Dissolution is an event wherein the name of LLP is removed from the register of LLP’s and the fact is notified. Dissolution puts an end to the company.

There are many reasons behind winding up an LLP.

  • No Profitability & Idle Business Activities.
  • Voluntary Winding Up or Bankrupt.
  • Completion of project or Partner Death.
LLP Winding-Up Procedure
  • The petition or an application for winding up of an LLP could be filed with the tribunal by the LLP itself or by any of its partner(s) or creditor(s) or by the Registrar or by Central Government or by a person authorized by Central Government.
  • The tribunal is empowered with the special powers that can be exercised by the Tribunal as per his discretion on presentation of the petition.

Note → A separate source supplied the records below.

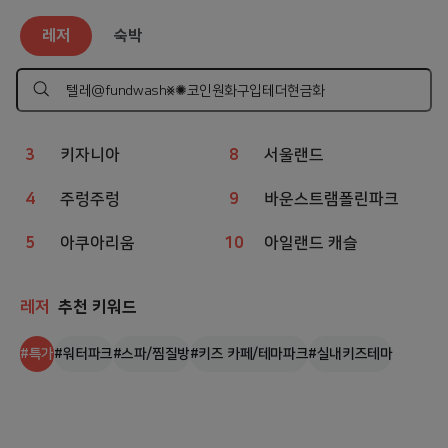
레저
인기 검색어
레저
숙박
1
웨이브파크
6
볼베어파크
2
챔피언
7
상상체험 키즈월드
검
색
하
3
키자니아
8
서울랜드
기
4
주렁주렁
9
바운스트램폴린파크
5
아쿠아리움
10
아일랜드 캐슬
레저
추천 키워드
#
특가
#
워터파크
#
스파/찜질방
#
키즈 카페/테마파크
#
실내키즈테마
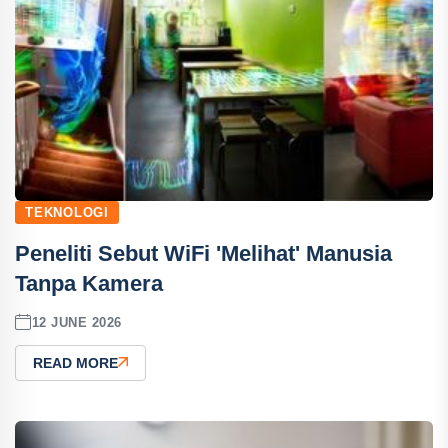
TEKNOLOGI
Peneliti Sebut WiFi 'Melihat' Manusia
Tanpa Kamera
12 JUNE 2026
READ MORE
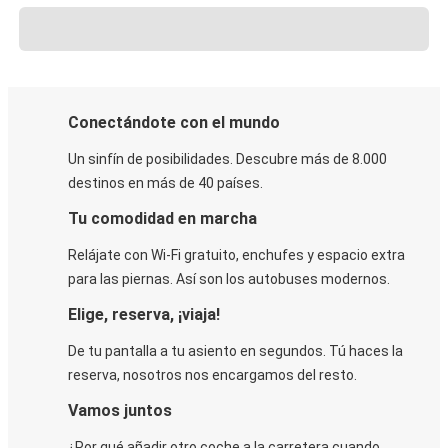
Conectándote con el mundo
Un sinfín de posibilidades. Descubre más de 8.000
destinos en más de 40 países.
Tu comodidad en marcha
Relájate con Wi-Fi gratuito, enchufes y espacio extra
para las piernas. Así son los autobuses modernos.
Elige, reserva, ¡viaja!
De tu pantalla a tu asiento en segundos. Tú haces la
reserva, nosotros nos encargamos del resto.
Vamos juntos
¿Por qué añadir otro coche a la carretera cuando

  • Once the petition for winding up of the LLP, has been received by the Tribunal, it fixes a date for its hearing and issued notice to the LLP to appear and justify its position and the Tribunal gives a public notice in order to inform everybody, particularly, the creditors and the partners, about winding up so that their concerns or objections could also be considered.
  • Once the Tribunal passes and communicates the Winding-up order to the firm, the following consequences will follow :
    1. The petitioner and the LLP shall ensure that a certified copy of the winding up order has been filed with the ROC so that the Registrar could notify the fact in the Official Gazette.

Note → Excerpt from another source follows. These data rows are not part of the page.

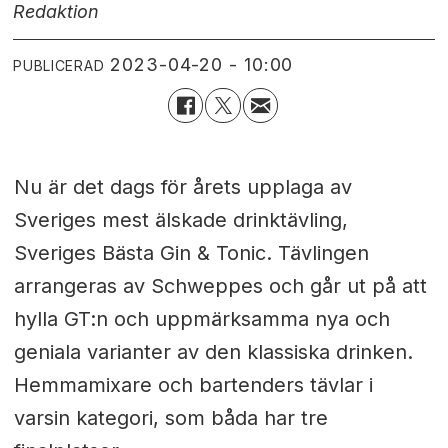
Redaktion
2023-04-20 - 10:00
PUBLICERAD
Nu är det dags för årets upplaga av
Sveriges mest älskade drinktävling,
Sveriges Bästa Gin & Tonic. Tävlingen
arrangeras av Schweppes och går ut på att
hylla GT:n och uppmärksamma nya och
geniala varianter av den klassiska drinken.
Hemmamixare och bartenders tävlar i
varsin kategori, som båda har tre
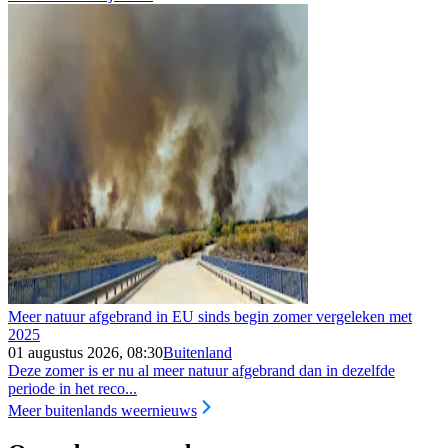
Meer natuur afgebrand in EU sinds begin zomer vergeleken met
2025
01 augustus 2026, 08:30
Buitenland
Deze zomer is er nu al meer natuur afgebrand dan in dezelfde
periode in het reco...
Meer buitenlands weernieuws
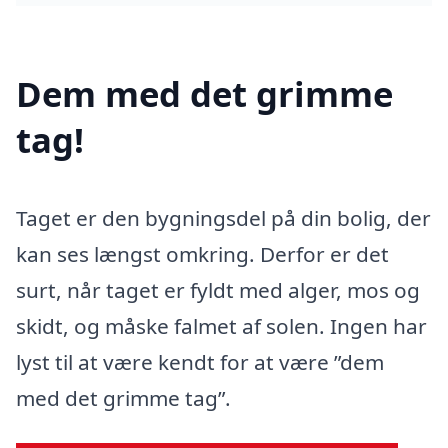
Dem med det grimme
tag!
Taget er den bygningsdel på din bolig, der
kan ses længst omkring. Derfor er det
surt, når taget er fyldt med alger, mos og
skidt, og måske falmet af solen. Ingen har
lyst til at være kendt for at være ”dem
med det grimme tag”.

    2. The winding-up order serves as a notice of discharge to all the employees and officers of the concerned Limited Liability Partnership.

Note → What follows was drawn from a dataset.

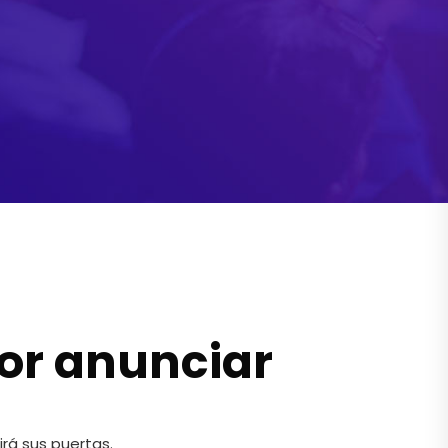
or anunciar
rá sus puertas.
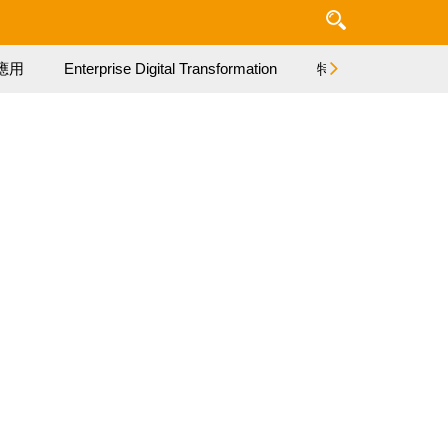
應用
Enterprise Digital Transformation
特集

    3. No suit or legal proceedings can be commenced against the LLP without the leave of the court. Even a suit, which is pending against the LLP at the date of winding up the order, cannot be preceded unless the permission of Tribunal is obtained.
Documents required for Winding Up of A company/LLP

An application is required to be made in e-Form 24 to remove the name of the LLP, including the followings:

  • Address Proof of LLP
  • NOC from the landlord (If the registered office place is rented, rent agreement & one utility bill (water bill, electricity bill, property tax bill, gas receipt etc.)
  • A statement of accounts revealing NIL assets & NIL liabilities, made up to a date not earlier than thirty days of the date of filing of Form 24 certified by a Chartered Accountant in practice.
  • Copy of acknowledgement of latest ITR- Self Explanatory
  • Copy of the initial LLP agreement, along with changes there of if entered into and not filed,
  • An affidavit signed by the designated partners of LLP, either jointly/severally, to the effect: –
    1. That the Limited Liability Partnership has not commenced business or where it commenced business, it ceased to carry on such business.
    2. That Limited Liability Partnership has no liabilities and indemnifies any liability that may arise even after striking off its name from the Register.
    3. That the Limited Liability Partnership has not opened any Bank Account and where it had opened, the said bank account has since been closed together with certificate(s) or statement from the respective bank demonstrating closure of Bank Account;
    4. That the LLP has not filed any Income-tax return where it has not carried on any business since its incorporation, if applicable.
  • NOC from Creditors: – NOC for strike-off to be obtained from secured creditors & Partners if any
  • Copy of Detailed Application- Mention full details of LLP plus reasons for closure
  • Copy of Authority to Make the Application- Duly signed by all the Partners
  • Indemnity Bond: –
    1. The application in the form as may be prescribed must be accompanied by an Indemnity Bond given by each designated partner duly notarized about the liabilities that even after the removal of the name of such LLP, the liabilities will be met. 
    2. Indemnity Bond should be given on the Non-Judicial Stamp Paper of adequate value as applicable in the State where the Registered Office of the LLP is situated. Therefore, the text of the Indemnity Bond should be typed on the Non-Judicial Stamp Paper and then should be executed before the Public Notary.